Just one example of how visual symbols can play a big role in the study of history and political science.


So, I just finished my first week of classes… and so far, so good. The program seems promising. There are three compulsory components for the first year: (1) courses in Statistics; Research Problems and Methods; and State Building, Nationalism, and Development in Eastern Europe; (2) compulsory open lectures which we must attend and then report on; and (3) language courses in either Russian, Slovak, Bulgarian, or Bosnian-Serbian-Croatian.

Monday, I attended one of the elective courses being offered this semester: Community Participation and Social Trust in Eastern  Europe. Seems interesting– sociology-based. Main topics include social capital and social trust, globalization, and democratization of post-socialist countries. The professor (Antonio Maturo) is Italian. He actually spent some time at Brown University as a research fellow and has been to Greenpoint, so we have some common stomping grounds. I’m still not sure if I’ll stay in his class, since it doesn’t fit into my program of study, but an option might be to just follow it and then abstain from taking the final exam. I’ve only attended two classes so far, so we shall see.

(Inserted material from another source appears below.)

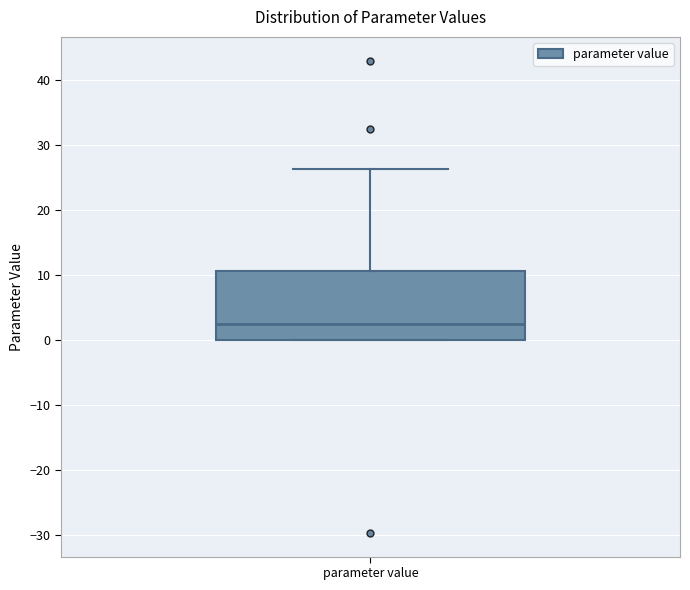

Read this box plot against the y-axis: the position of the median line, the range covered by the box, and the ends of both whiskers. The values are not printed on the chart, so give them approximately, as read against the axis.

median 2, box 0 to 11, whiskers 0 to 26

I also went to my first class of Russian on Monday. I was thrilled to find out that the program is offering an introductory-level Russian course, since initially, only Russian advanced was listed. The course is being taught two days a week by two professors, working in concert. One is Italian (Berardi), the other is Russian (Buglakova). It was only a short introductory meeting, but this coming Monday, we start with the Russian alphabet(!) Exciting!

Professor Bianchini–director of MIREES–is teaching two courses this semester: Post-Socialist Transition and EU Enlargement Eastwards (elective) as well as State Building, Nationalism, and Development in Eastern Europe (compulsory). The former will mainly explore both the supranational as well as the regional dimensions of recent EU enlargement (mainly the enlargements of 2004). The latter, which is a compulsory course, will begin with the 19th century and the Narodniks and follow through to Gorbachev, focusing on the social/political dimension of development in Eastern Europe.

Lastly, we had our first compulsory class of Statistics with Professor Luciano Picci. So far, it was just an introduction of basic terminology. I’m excited about this class. The professor speaks English very well and is really organized and to-the-point. I mean, he is an economist, after all.

All in all, the first week was low-key: course presentations, introductions of basic concepts, a few readings.

By the end of October, we are required to choose a study plan from one of three curricula: Economics; Politics and International Relations; and History, Media, and Cultural Studies. One course from both remaining curricula is compulsory. The program is a Master’s in Interdisciplinary Research and Studies on Eastern Europe, afterall.

I’ve chosen the Politics and International Relations curriculum, and preliminarily would like to focus on “Political Transition, the EU, and Security.”  Courses in this study plan include National Political Movements in East-Central Europe; Regional Policies in East Central EuropeSecurity Building in Central and Eastern Europe: NATO, Russia and the EU; and The US, USSR and the «New Europe». We shall see, however. I still need to consult. But I’m ready to get going!

This week was also the welcome week for ERASMUS and international students. There were some planned events and we all got to mingle. It was nice to get out and away from student loan issues… let’s just say that international institutions and American loan companies don’t mix.